[Extracted page text data]
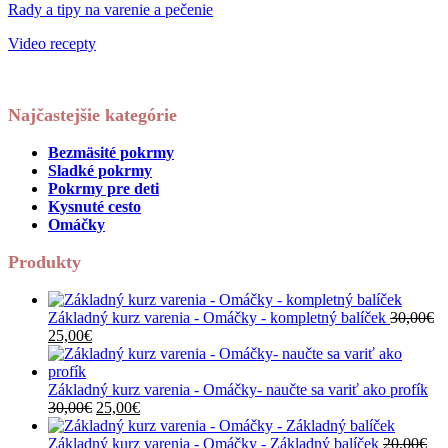
Rady a tipy na varenie a pečenie
Video recepty
Najčastejšie kategórie
Bezmäsité pokrmy
Sladké pokrmy
Pokrmy pre deti
Kysnuté cesto
Omáčky
Produkty
Základný kurz varenia - Omáčky - kompletný balíček
30,00
€
Pôvodná
Aktuálna
25,00
€
cena
cena
bola:
je:
30,00€.
25,00€.
Základný kurz varenia - Omáčky- naučte sa variť ako profík
Pôvodná
Aktuálna
30,00
€
25,00
€
cena
cena
bola:
je:
Základný kurz varenia - Omáčky - Základný balíček
20,00
€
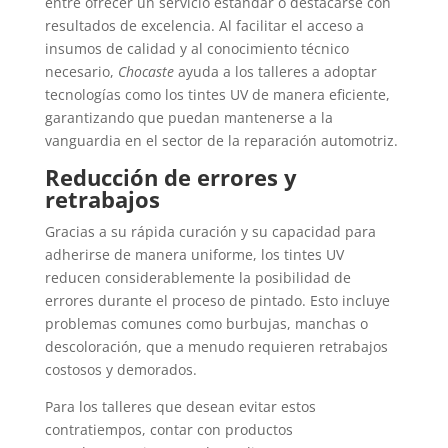
entre ofrecer un servicio estándar o destacarse con
resultados de excelencia. Al facilitar el acceso a
insumos de calidad y al conocimiento técnico
necesario,
Chocaste
ayuda a los talleres a adoptar
tecnologías como los tintes UV de manera eficiente,
garantizando que puedan mantenerse a la
vanguardia en el sector de la reparación automotriz.
Reducción de errores y
retrabajos
Gracias a su rápida curación y su capacidad para
adherirse de manera uniforme, los tintes UV
reducen considerablemente la posibilidad de
errores durante el proceso de pintado. Esto incluye
problemas comunes como burbujas, manchas o
descoloración, que a menudo requieren retrabajos
costosos y demorados.
Para los talleres que desean evitar estos
contratiempos, contar con productos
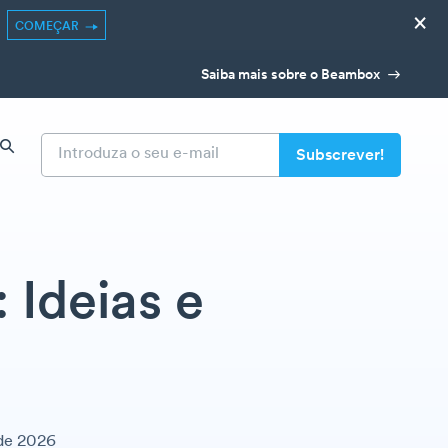
×
COMEÇAR
Saiba mais sobre o Beambox
 Ideias e
 de 2026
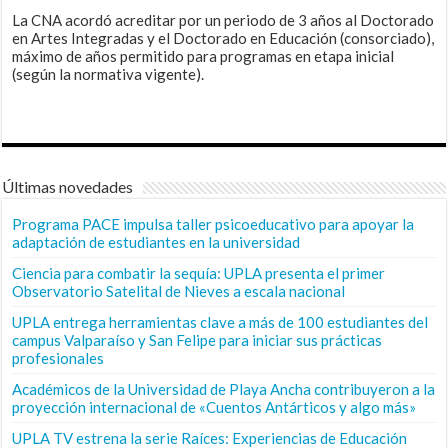
La CNA acordó acreditar por un periodo de 3 años al Doctorado
en Artes Integradas y el Doctorado en Educación (consorciado),
máximo de años permitido para programas en etapa inicial
(según la normativa vigente).
Últimas novedades
Programa PACE impulsa taller psicoeducativo para apoyar la
adaptación de estudiantes en la universidad
Ciencia para combatir la sequía: UPLA presenta el primer
Observatorio Satelital de Nieves a escala nacional
UPLA entrega herramientas clave a más de 100 estudiantes del
campus Valparaíso y San Felipe para iniciar sus prácticas
profesionales
Académicos de la Universidad de Playa Ancha contribuyeron a la
proyección internacional de «Cuentos Antárticos y algo más»
UPLA TV estrena la serie Raíces: Experiencias de Educación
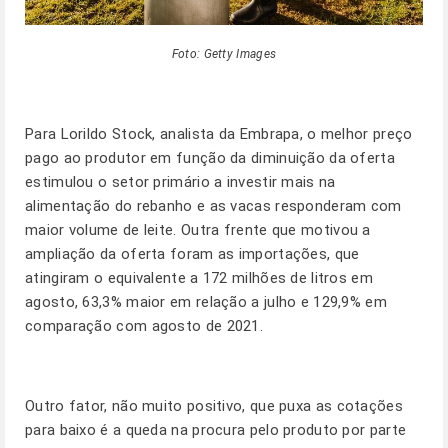
Foto: Getty Images
Para Lorildo Stock, analista da Embrapa, o melhor preço
pago ao produtor em função da diminuição da oferta
estimulou o setor primário a investir mais na
alimentação do rebanho e as vacas responderam com
maior volume de leite. Outra frente que motivou a
ampliação da oferta foram as importações, que
atingiram o equivalente a 172 milhões de litros em
agosto, 63,3% maior em relação a julho e 129,9% em
comparação com agosto de 2021.
Outro fator, não muito positivo, que puxa as cotações
para baixo é a queda na procura pelo produto por parte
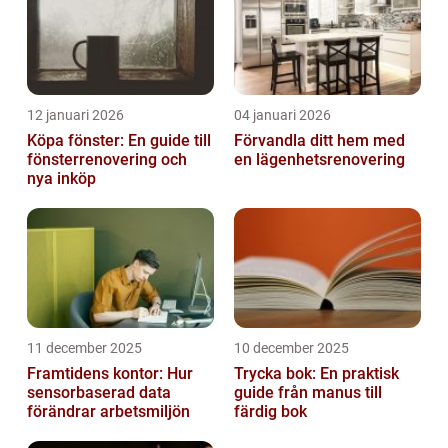
12 januari 2026
04 januari 2026
Köpa fönster: En guide till
Förvandla ditt hem med
fönsterrenovering och
en lägenhetsrenovering
nya inköp
11 december 2025
10 december 2025
Framtidens kontor: Hur
Trycka bok: En praktisk
sensorbaserad data
guide från manus till
förändrar arbetsmiljön
färdig bok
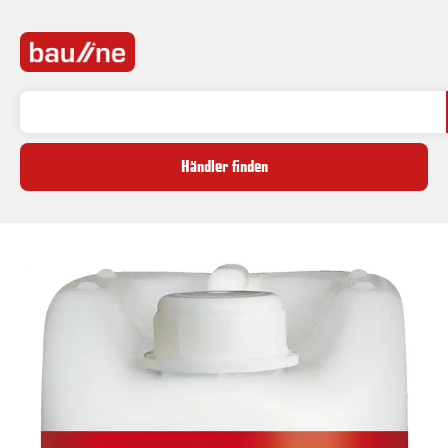
Händler finden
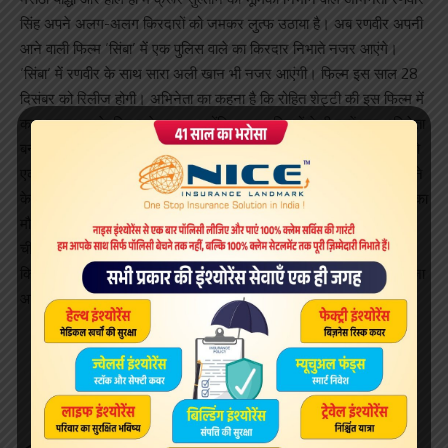
सिंह अपने अलग-अलग किरदारों को जमकर लुत्फ उठाया है। अब रणवीर अपनी
आने वाली फिल्म ‘सिंबा’ में एक पुलिस वाले का किरदार निभाते नजर आएंगे।
‘सिंबा‘ में रणवीर के साथ सारा अली खान भी नजर आएंगी। फिल्म इस साल 28
दिसंबर को रिलीज होगी। अभिनेता का कहना है कि रोहित शेट्टी की इस फिल्म में
काम करना उनके लिए मजेदार रहा क्योंकि मसाला फिल्मों ने ही उन्हें एक अभिनेता
बनने के लिए प्रेरित किया था। रणवीर सिंह ने कहा, ‘सिंबा’ एक ऐसी फिल्म है जो
एक बच्चे के तौर पर मुझे पसंद आती थी। मसाला फिल्मों ने ही मुझे अभिनेता बनने
के लिए प्रेरित किया। मसाला फिल्मों के किंग रोहित शेट्टी के साथ काम करने का
मौका मिलना ही बहुत बड़ी बात है। मुझे यह काफी चुनौतीपूर्ण लगा। आपको कई
चीजें एक साथ करनी पड़ती हैं जैसे कॉमेडी, एक्शन, ड्रामा।’’ अभिनेता ने कहा
कि इस फिल्म में कई चीजों का मेल है ‘‘और इसकी शूटिंग करते हुए मुझे बहुत मजा
आया।’’
Sign Up For Daily Newsletter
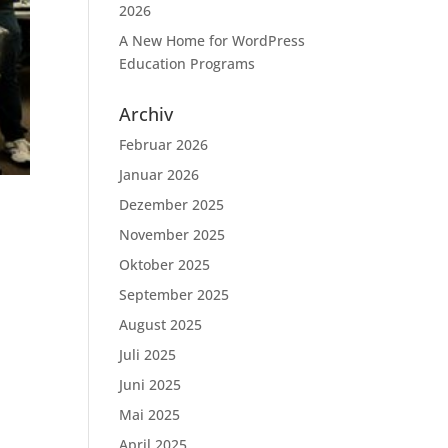
2026
A New Home for WordPress
Education Programs
Archiv
Februar 2026
Januar 2026
Dezember 2025
November 2025
Oktober 2025
September 2025
August 2025
Juli 2025
Juni 2025
Mai 2025
April 2025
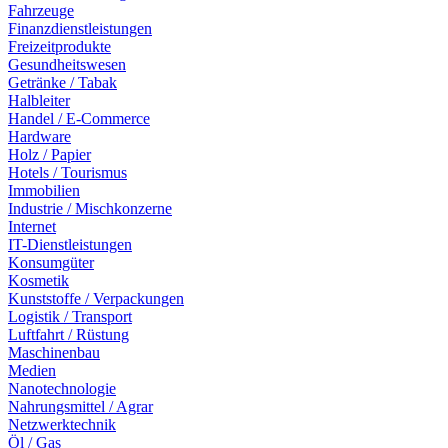
Fahrzeuge
Finanzdienstleistungen
Freizeitprodukte
Gesundheitswesen
Getränke / Tabak
Halbleiter
Handel / E-Commerce
Hardware
Holz / Papier
Hotels / Tourismus
Immobilien
Industrie / Mischkonzerne
Internet
IT-Dienstleistungen
Konsumgüter
Kosmetik
Kunststoffe / Verpackungen
Logistik / Transport
Luftfahrt / Rüstung
Maschinenbau
Medien
Nanotechnologie
Nahrungsmittel / Agrar
Netzwerktechnik
Öl / Gas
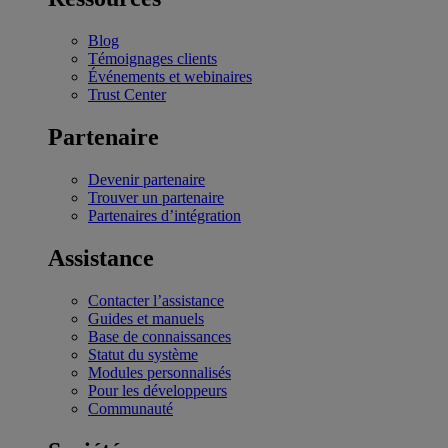
Blog
Témoignages clients
Événements et webinaires
Trust Center
Partenaire
Devenir partenaire
Trouver un partenaire
Partenaires d’intégration
Assistance
Contacter l’assistance
Guides et manuels
Base de connaissances
Statut du système
Modules personnalisés
Pour les développeurs
Communauté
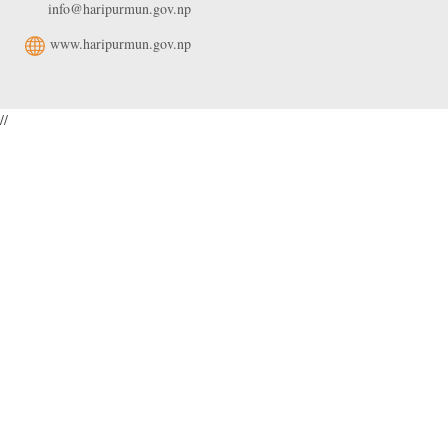
info@haripurmun.gov.np
www.haripurmun.gov.np
//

What you will do.
Write out, word for word, the lines from the start of the data through the one holding "Gracias a su". Omit pictures.

Solved exercise.
Rady a tipy na varenie a pečenie
Video recepty
Najčastejšie kategórie
Bezmäsité pokrmy
Sladké pokrmy
Pokrmy pre deti
Kysnuté cesto
Omáčky
Produkty
Základný kurz varenia - Omáčky - kompletný balíček
30,00
€
Pôvodná
Aktuálna
25,00
€
cena
cena
bola:
je:
30,00€.
25,00€.
Základný kurz varenia - Omáčky- naučte sa variť ako profík
Pôvodná
Aktuálna
30,00
€
25,00
€
cena
cena
bola:
je:
Základný kurz varenia - Omáčky - Základný balíček
20,00
€
entre ofrecer un servicio estándar o destacarse con
resultados de excelencia. Al facilitar el acceso a
insumos de calidad y al conocimiento técnico
necesario,
Chocaste
ayuda a los talleres a adoptar
tecnologías como los tintes UV de manera eficiente,
garantizando que puedan mantenerse a la
vanguardia en el sector de la reparación automotriz.
Reducción de errores y
retrabajos
Gracias a su rápida curación y su capacidad para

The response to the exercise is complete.